* **Problem**
Reproduce word for word the part of the forum thread on joining a firebox to an offset chamber that starts with "So in the process" and goes on through "mike243 (Jan 27, 2021)".

-- Text excerpt follows --

# Offset chamber to firebox Bell to Bell joining



## Cale Beecher (Jan 26, 2021)

So in the process of making a traditional offset out of a 120gal propane tank.   
I like the looks of the FatStacks 120 on their website. But before I start cutting away looking for insight. I want to join them together bell to bell (round to round) and not sure how to measure that to make them match up correctly. Any help is great. 
thanks!


----------



## mike243 (Jan 27, 2021)

I would decide how much of a opening i wanted then take a sheet of paper and tape to the end of the fire box and mark it, cut out then take and tape to the smoker cut and then trim as needed


----------



## Cale Beecher (Jan 27, 2021)

mike243 said:


> I would decide how much of a opening i wanted then take a sheet of paper and tape to the end of the fire box and mark it, cut out then take and tape to the smoker cut and then trim as needed



Great minds must think alike.   That was my plan!  Just figured I’d throw the question out to see what people had done.   Thanks!


----------



## kmmamm (Jan 27, 2021)

you will have much better luck shaping, cutting and tracing if you use  a large piece of stiff cardboard or 1/4” plywood to build the template.


----------



## Cale Beecher (Jan 27, 2021)

kmmamm said:


> you will have much better luck shaping, cutting and tracing if you use  a large piece of stiff cardboard or 1/4” plywood to build the template.


Wouldn’t that be difficult to shape around the bell of the tank if the template is stiff?   I’m wanting to keep them both round.


----------



## kmmamm (Jan 27, 2021)

Shaping the paper around the bell will work....provided both bell ends are the same dimensions and the paper can be aligned at the same points on both tanks.  Using a flat template allows me to form a single plane template of the hole which I find easier to orient on a dissimilar bell.  Doesn‘t really matter which method you chose, just be sure you start with an undersized cut that can be trimmed to fit.  Personally, I  have gotten away from mating bell ends...time consuming and I have not been able to measure any actual benefit in terms of draft and temperate control vs a flat end firebox.  I now use the bells to build  heavy duty fire pits and planters.


----------

-- Text excerpt concluded --
-- Collected material follows --

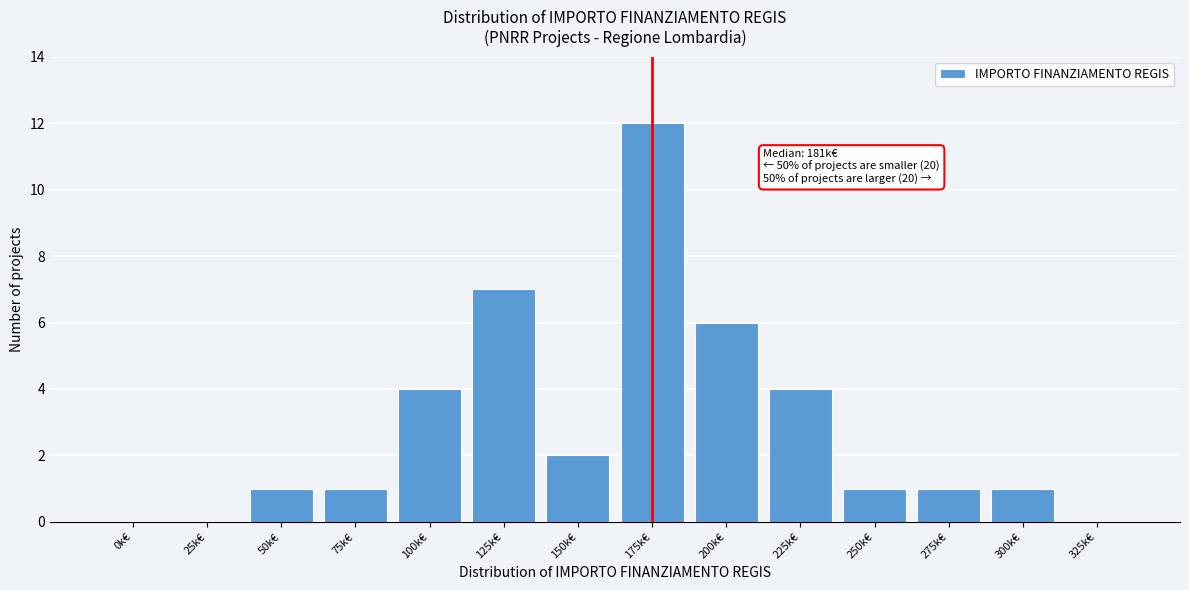

Reading left to right, what are all the values shown in this chart?

0k€=0	25k€=0	50k€=1	75k€=1	100k€=4	125k€=7	150k€=2	175k€=12	200k€=6	225k€=4	250k€=1	275k€=1	300k€=1	325k€=0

-- Collected material concluded --

* **Result for this exercise**
So in the process of making a traditional offset out of a 120gal propane tank.   
I like the looks of the FatStacks 120 on their website. But before I start cutting away looking for insight. I want to join them together bell to bell (round to round) and not sure how to measure that to make them match up correctly. Any help is great. 
thanks!


----------



## mike243 (Jan 27, 2021)